Cohabitation avant l’heure ou fronde ? Quand Olivier Guichard rappelle à l’ordre Jacques Chirac

La constitution de la Ve République est indissociable de sa pratique. En théorie, le chef du gouvernement est en retrait derrière le président de la République mais maints exemples viennent rappeler que la situation peut être parfois bien différente. Que l’on songe par exemple aux cohabitations de 1986-1988, 1993-1995 et 1997-2002. Toutes ont d’ailleurs en commun d’y mêler Jacques Chirac, que cela soit en tant que premier ministre, candidat à l’élection présidentielle où hôte de l’Elysée. Il est vrai qu’il a l’expérience de ce type de situations, lui qui parvient à susciter en 1974 l’ire du breton Olivier Guichard.

Une partie des soutiens de Jacques Chirac à la fin des années 1970. on reconnait notamment, à gauche, CHarles Pasqua et Jacques Toubon. Collection particulière.

Quelques mois seulement après la victoire de Valéry Giscard d’Estaing à l’élection présidentielle, la situation devrait en théorie être au beau fixe dans les rangs de la droite. Il n’en est rien et c’est même la division qui menace, à tel point que le grand quotidien du soir Le Monde n’hésite pas à affirmer, dans son édition du 18 janvier 1975, que « la remontée de l’UDR préoccupe les républicains indépendants »1. La situation est telle qu’Olivier Guichard, baron du gaullisme, petit-fils du directeur des Chantiers et ateliers de la Loire à Saint-Nazaire, inamovible maire de La Baule et parlementaire systématiquement réélu dans sa circonscription de Loire-Atlantique est obligé de donner de la voix pour rappeler à l’ordre… le premier ministre, Jacques Chirac.

Situation en effet paradoxale que ce début de septennat de Valéry Giscard d’Estaing où, dès les premières semaines, l’Elysée et Matignon s’érigent en autant de forteresses non seulement imprenables mais qui, de surcroît, se ciblent mutuellement. Bien qu’en position théoriquement subalterne, et donc défavorable, Jacques Chirac dispose de cartes importantes puisqu’il est également chef de l’Union des démocrates pour la République, formation politique gaulliste née en 1967 de la fusion de l’Union pour la nouvelle République et de l’Union démocratique du travail.

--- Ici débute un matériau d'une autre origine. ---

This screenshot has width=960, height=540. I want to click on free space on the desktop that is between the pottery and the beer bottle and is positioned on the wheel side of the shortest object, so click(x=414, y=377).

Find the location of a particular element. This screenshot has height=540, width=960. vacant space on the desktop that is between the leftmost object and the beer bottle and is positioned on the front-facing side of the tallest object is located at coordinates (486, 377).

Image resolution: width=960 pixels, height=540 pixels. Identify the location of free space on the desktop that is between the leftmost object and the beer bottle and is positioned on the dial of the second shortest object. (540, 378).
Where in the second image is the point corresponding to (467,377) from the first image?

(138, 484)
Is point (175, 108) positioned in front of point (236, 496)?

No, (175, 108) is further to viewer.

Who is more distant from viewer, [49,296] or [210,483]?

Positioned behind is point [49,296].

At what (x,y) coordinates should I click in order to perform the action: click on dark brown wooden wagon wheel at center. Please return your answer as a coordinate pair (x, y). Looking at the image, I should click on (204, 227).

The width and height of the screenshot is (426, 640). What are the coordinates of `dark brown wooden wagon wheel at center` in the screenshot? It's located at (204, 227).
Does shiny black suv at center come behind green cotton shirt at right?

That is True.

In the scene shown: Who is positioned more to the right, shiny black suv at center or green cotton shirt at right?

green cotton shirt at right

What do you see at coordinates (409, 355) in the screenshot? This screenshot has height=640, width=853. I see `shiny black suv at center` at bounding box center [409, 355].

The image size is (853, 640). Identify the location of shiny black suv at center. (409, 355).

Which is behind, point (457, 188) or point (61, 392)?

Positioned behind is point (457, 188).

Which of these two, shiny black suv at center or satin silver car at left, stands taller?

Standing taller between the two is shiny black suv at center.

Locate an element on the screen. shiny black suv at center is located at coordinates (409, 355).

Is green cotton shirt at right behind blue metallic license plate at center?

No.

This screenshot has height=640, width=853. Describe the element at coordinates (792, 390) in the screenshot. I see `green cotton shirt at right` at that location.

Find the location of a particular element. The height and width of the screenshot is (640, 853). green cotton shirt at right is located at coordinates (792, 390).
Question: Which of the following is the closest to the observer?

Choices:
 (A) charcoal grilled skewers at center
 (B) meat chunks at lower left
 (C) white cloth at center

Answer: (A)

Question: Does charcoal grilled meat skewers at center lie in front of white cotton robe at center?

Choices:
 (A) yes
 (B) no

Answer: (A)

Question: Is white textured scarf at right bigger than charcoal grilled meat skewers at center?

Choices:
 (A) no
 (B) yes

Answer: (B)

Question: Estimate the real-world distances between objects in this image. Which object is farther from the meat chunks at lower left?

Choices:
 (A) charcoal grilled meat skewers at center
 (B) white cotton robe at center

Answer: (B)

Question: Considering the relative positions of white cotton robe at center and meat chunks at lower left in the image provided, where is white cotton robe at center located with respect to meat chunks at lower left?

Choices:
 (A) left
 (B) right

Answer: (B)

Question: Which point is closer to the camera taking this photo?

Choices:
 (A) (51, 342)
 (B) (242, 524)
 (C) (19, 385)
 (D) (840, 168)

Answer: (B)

C’est d’ailleurs précisément l’angle que choisit Olivier Guichard pour l’attaquer. Evoquant « la confusion des responsabilités » de celui qui est à la fois premier-ministre et secrétaire général de l’UDR, il va même jusqu’à parler de « coup de force ». Il est vrai que Matignon se permet de contester l’agenda de l’Elysée en qualifiant « d’annexe » la question de l’élection au suffrage universel du parlement européen et en annonçant, sans pincettes, son opposition à toute réforme du mode scrutin et à la moindre introduction de proportionnelle dans le processus de composition de l’Assemblée nationale.

Olivier Guichard, garde des Sceaux, lors de la séance de rentrée de la Cour de cassation, en 1977. Collection particulière.

Cette crise est en définitive doublement paradoxale. Non seulement la zizanie règne à droite alors qu’elle vient, quelques semaines plus tôt, de remporter la magistrature suprême mais, de surcroit, des alliances assez surnaturelles se composent au gré des circonstances. Ainsi c’est le baron gaulliste Olivier Guichard qui s’en prend au chef du parti gaulliste Jacques Chirac, ce qui en définitive fait le jeu du Président de la République, qui lui n’est pas gaulliste. La suite on la connait. Jacques Chirac ne tarde pas à saborder l’UDR pour créer le RPR puis, la même année, démissionne de Matignon, déclarant ouvertement la guerre à Valéry Giscard d’Estaing. A front renversé, Olivier Guichard, lui, deviendra le garde des sceaux de Raymond Barre.

Erwan LE GALL

 

 

 

 

1 COPPOLANI, René et GARDAIR, Jean-Michel, La France de 1945 à 1976 à travers un choix d’articles du Monde, Paris, Hatier, 1976, p. 70-71.